Copy the blog entry below between "Yes, this is" and "to ignore you!", inclusive, putting "walk in the park" in place of "piece of cake".

#### Extracted text

Ugh. Monday.

on Mar22 2010

Didn’t go to work today, due to the fact that I woke up at around 3:30 this morning and made five separate trips to the bathroom, three of which involved some very “Wow, I must be sick” activities, two of those being accompanied by sounds like those you’d find in the Bog of Eternal Stench.

Y’know . . . the Bog? The one in that muppet movie with David Bowie, and they went to the bog, and . . . whoosh! C’mon, people . . . work with me here!

Okay, so loud-ish bass tuba noises aside, I did get some stuff done.

Poison Princess – 3 pages done on Chapter 4

Yeah, starting to like this whole scenario, because I really really hate the bad guys in it. It’s all about the “GAH! Oh, I hope something bad happens to you, buddy!” kind of vibes. The monsters are doing monstrous things, and you find yourself hoping for the person you’re supposed to be hoping for. Hard work, actually.

Shakespeare Project #2 – Act 1 Scenes 1 & 2 80% done

Yes, this is project #2. Turns out that most of what I went through with Project #1 transfers over to #2, so actually getting down to business and writing #2 is looking like a piece of cake. I spent all that time working on a usable format, and now that I have, I can just plunk all these new words into that format, and create content in the template that will be used for printing! This’ll be easier than trying to get a cat to ignore you!

########
#### Records supplied

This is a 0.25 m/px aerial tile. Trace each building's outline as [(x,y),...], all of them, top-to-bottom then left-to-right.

########
#### Records supplied

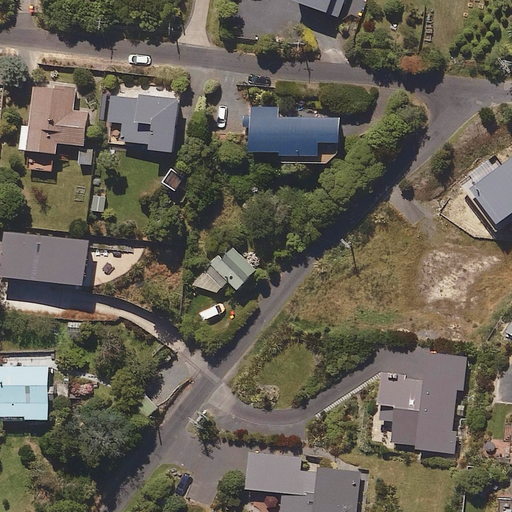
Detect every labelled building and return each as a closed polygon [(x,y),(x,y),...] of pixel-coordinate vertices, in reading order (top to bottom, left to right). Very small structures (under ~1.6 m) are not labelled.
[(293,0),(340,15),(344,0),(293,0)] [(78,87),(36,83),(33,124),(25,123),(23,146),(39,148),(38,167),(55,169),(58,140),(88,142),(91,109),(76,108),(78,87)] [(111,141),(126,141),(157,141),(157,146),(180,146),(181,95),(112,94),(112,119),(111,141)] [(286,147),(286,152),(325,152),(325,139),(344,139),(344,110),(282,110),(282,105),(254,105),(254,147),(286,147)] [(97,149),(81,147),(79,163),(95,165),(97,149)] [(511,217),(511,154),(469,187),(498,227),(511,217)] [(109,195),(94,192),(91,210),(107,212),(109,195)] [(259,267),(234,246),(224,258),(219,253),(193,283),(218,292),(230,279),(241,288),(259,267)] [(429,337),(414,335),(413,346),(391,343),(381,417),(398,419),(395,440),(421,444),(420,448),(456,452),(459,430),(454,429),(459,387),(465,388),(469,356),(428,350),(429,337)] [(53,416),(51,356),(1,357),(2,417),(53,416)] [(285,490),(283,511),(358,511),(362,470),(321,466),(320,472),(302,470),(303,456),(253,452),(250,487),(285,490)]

########

• [Answer to this task]
Yes, this is project #2. Turns out that most of what I went through with Project #1 transfers over to #2, so actually getting down to business and writing #2 is looking like a walk in the park. I spent all that time working on a usable format, and now that I have, I can just plunk all these new words into that format, and create content in the template that will be used for printing! This’ll be easier than trying to get a cat to ignore you!